*Request A*
Write out the judiciary editorial from "Be that as it" up to and including "of all concerned.".
*Request B*
Write what comes next in the judiciary editorial, picking up after its final sentence.

(Text shown)

Judicial “bad vibes” not good for PNG
IS the judiciary truly squeaky clean and free from the forces of graft and corruption? Maybe. Maybe not. As a nation we hope not.
This scribe doesn’t claim to know of any instance of wrongful and unethical behaviour by their Honours.
Be that as it may, there are still suspicions galore – unfortunately among judges themselves -- of less than appropriate conduct in those hallowed halls of justice in Waigani. These suspicions are somewhat confirmed in the latest spill of public pronouncements by judges venting their ire and fury over matters that mature and level headed public officials of their calibre would normally deal with and conclude in-house to the satisfaction of all concerned.
Judges of all people should know that well. The fury of the latest judicial “bad vibes” is far from over and it is not good for PNG. The last thing Papua New Guineans want is a disgraced and unstable judiciary that lacks integrity and independence.
Right now, it’s a much divided bench we have at the National and Supreme courts. They have taken their in-house problems out of the court house to the pages of newspapers to be resolved.

(End Text shown)
(Exercise data)

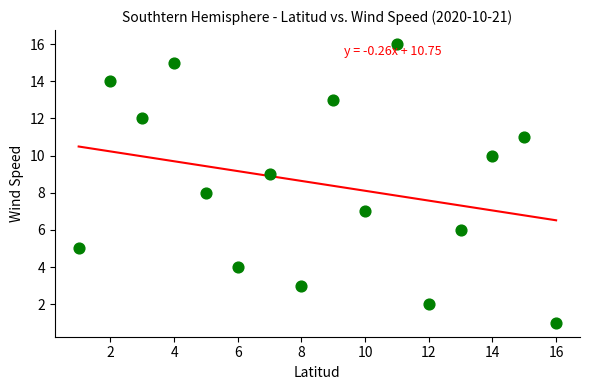

What is the range of X values (max minus min)?

15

(End Exercise data)

*Response box A*
Be that as it may, there are still suspicions galore – unfortunately among judges themselves -- of less than appropriate conduct in those hallowed halls of justice in Waigani. These suspicions are somewhat confirmed in the latest spill of public pronouncements by judges venting their ire and fury over matters that mature and level headed public officials of their calibre would normally deal with and conclude in-house to the satisfaction of all concerned.

*Response box B*
Judges are now bad-mouthing and slinging off publicly against each other without alluding to settlement of their disagreement amicably behind closed doors. That type of conflict resolution or dispute settlement – that is, by mediation and mutually agreeing to disagree -- is no longer the norm with our judiciary.
They’ve also become politicians and scramblers for publicity at any cost. Somehow, their Honours are putting credibility to the adage of “Trial by Media” and have gone down the publicity highway to amplify their disgust against each other.
They do not want to keep their dirty laundry in the court rooms -- not any more. They want to wash their dirty laundry and hang them up in full public view. Bad judgment but true.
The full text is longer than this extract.